Si puede calificarse a Valerie Meikle de algo, es de hippie. Fue hippie en los años en los que era una moda y siguió siéndolo cuando la moda declinó. El período hippie marcó su vida. Los que en su época fuimos escépticos respecto a este fenómeno, seguimos siéndolo medio siglo después. Se dijo que el hipismo fue una “filosofía”. En realidad, eso sería decir mucho: el hipismo fue una subcultura que derivó directamente de la psicodelia. La visión hippie de la vida, no derivó de unos principios a los que se hubiera llegado mediante el razonamiento lógico y una serie de premisas y reflexiones encadenadas, sino que surgió de manera intuitiva de estados alterados de conciencia por las volutas de la mariguana y, en menor medida, del LSD. No fue otra cosa. La filosofía hippie tenía de profunda lo que alcanzaba el alcaloide de la mariguana. Si uno no había quedado muy intoxicado por el alcaloide o un buen día dejaba de consumirlo, la vida hippie dejaba de tener sentido. De lo contrario, se persistía como lo que es hoy, un arcaísmo. También existieron los que habían permanecido tanto tiempo como hippies que ya no sabían ser otra cosa más que hippies. El caso de Valerie parece ser uno de estos.
Hoy, Valerie vive en mitad de la selva, un lugar no particularmente agradable; tiene 80 años. Su vida es extraña y anómala en relación, incluso a los de su generación o a los que como ella sintieron la atracción del hipismo a finales de los 60. De hecho, cuando ocurrieron los asesinatos cometidos por la “familia Manson” (9 de agosto de 1969), el fenómeno hippie periclitó para siempre, dejó de ser una moda para convertirse en un recuerdo, a veces idealizado, demonizado para otros, pero algo que quedaba descarrilado del tiempo. Quienes no lo advirtieron –como Val- se quedaron encallados intentando justificar su vida en función de ideales de liberación de la mujer, o de cualquier otra doctrina que cabalgara con la moda.

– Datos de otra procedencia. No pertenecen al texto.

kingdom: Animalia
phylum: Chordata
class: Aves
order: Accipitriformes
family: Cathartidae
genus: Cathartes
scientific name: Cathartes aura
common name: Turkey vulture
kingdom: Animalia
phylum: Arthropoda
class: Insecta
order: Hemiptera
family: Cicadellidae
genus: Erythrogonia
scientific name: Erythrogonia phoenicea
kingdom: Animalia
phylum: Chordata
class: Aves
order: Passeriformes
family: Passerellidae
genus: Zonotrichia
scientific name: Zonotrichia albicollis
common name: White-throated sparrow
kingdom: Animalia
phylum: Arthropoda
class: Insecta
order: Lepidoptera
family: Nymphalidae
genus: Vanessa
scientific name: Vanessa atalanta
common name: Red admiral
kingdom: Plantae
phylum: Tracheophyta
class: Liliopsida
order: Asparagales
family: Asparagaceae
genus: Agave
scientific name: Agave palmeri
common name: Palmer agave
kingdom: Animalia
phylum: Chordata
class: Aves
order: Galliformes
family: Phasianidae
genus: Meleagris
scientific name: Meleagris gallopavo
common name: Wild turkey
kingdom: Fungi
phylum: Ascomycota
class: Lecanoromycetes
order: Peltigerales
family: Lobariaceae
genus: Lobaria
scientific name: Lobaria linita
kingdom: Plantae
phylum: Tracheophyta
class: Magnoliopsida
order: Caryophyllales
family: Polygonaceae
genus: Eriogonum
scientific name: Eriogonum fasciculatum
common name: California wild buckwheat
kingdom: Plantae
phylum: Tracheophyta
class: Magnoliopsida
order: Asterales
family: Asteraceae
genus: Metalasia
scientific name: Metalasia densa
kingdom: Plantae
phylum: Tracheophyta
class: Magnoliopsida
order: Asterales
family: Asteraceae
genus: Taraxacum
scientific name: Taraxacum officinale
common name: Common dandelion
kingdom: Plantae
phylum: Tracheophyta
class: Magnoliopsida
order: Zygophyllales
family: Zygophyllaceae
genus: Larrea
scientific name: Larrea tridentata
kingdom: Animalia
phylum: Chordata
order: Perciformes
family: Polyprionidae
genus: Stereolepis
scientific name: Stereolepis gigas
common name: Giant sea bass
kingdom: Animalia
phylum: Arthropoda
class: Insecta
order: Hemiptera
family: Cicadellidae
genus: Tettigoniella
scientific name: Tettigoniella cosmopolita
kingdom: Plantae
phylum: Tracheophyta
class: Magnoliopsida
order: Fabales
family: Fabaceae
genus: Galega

Clara y su marido, que se habían formado cinematográficamente en la prestigiosa Escuela de cine de Cuba, decidieron realizar este documental que, aspira a ser algo más que la traslación en un verdadero drama/epopeya familiar. El documental no deja indiferente a nadie: nos obliga a tomar partido, a comprender la actitud de la madre y sus justificaciones o a hacer un esfuerzo por aproximarnos a los puntos de vista de la hija. La película es cualquier cosa menos una terapia personal de madre e hija. Invita a la reflexión y, para ello, nos presenta filmaciones en super 8 de los años 70. La película se financió mediante crowfunding personal. Amazona, ganó el premio del público en el Festival de cine de Cartagena y dejó una buena impresión en su presentación en España.
En EEUU y en el Reino Unido, el movimiento de los skinheads irrumpió de la mano de hijos de los antiguos hippies: una subcultura fue la respuesta a la anterior. Afortunadamente, Clara, no optó por ese problemático camino. No hace falta que juzgue a su madre. Cuando dijo al presentar el documental: “no hay una receta para ser madre, ni una verdad absoluta sobre lo que es una buena o mala madre”, añadiendo “yo prefiero una estabilidad, darle a mi hija ese centro que yo no tuve”, es suficientemente clara.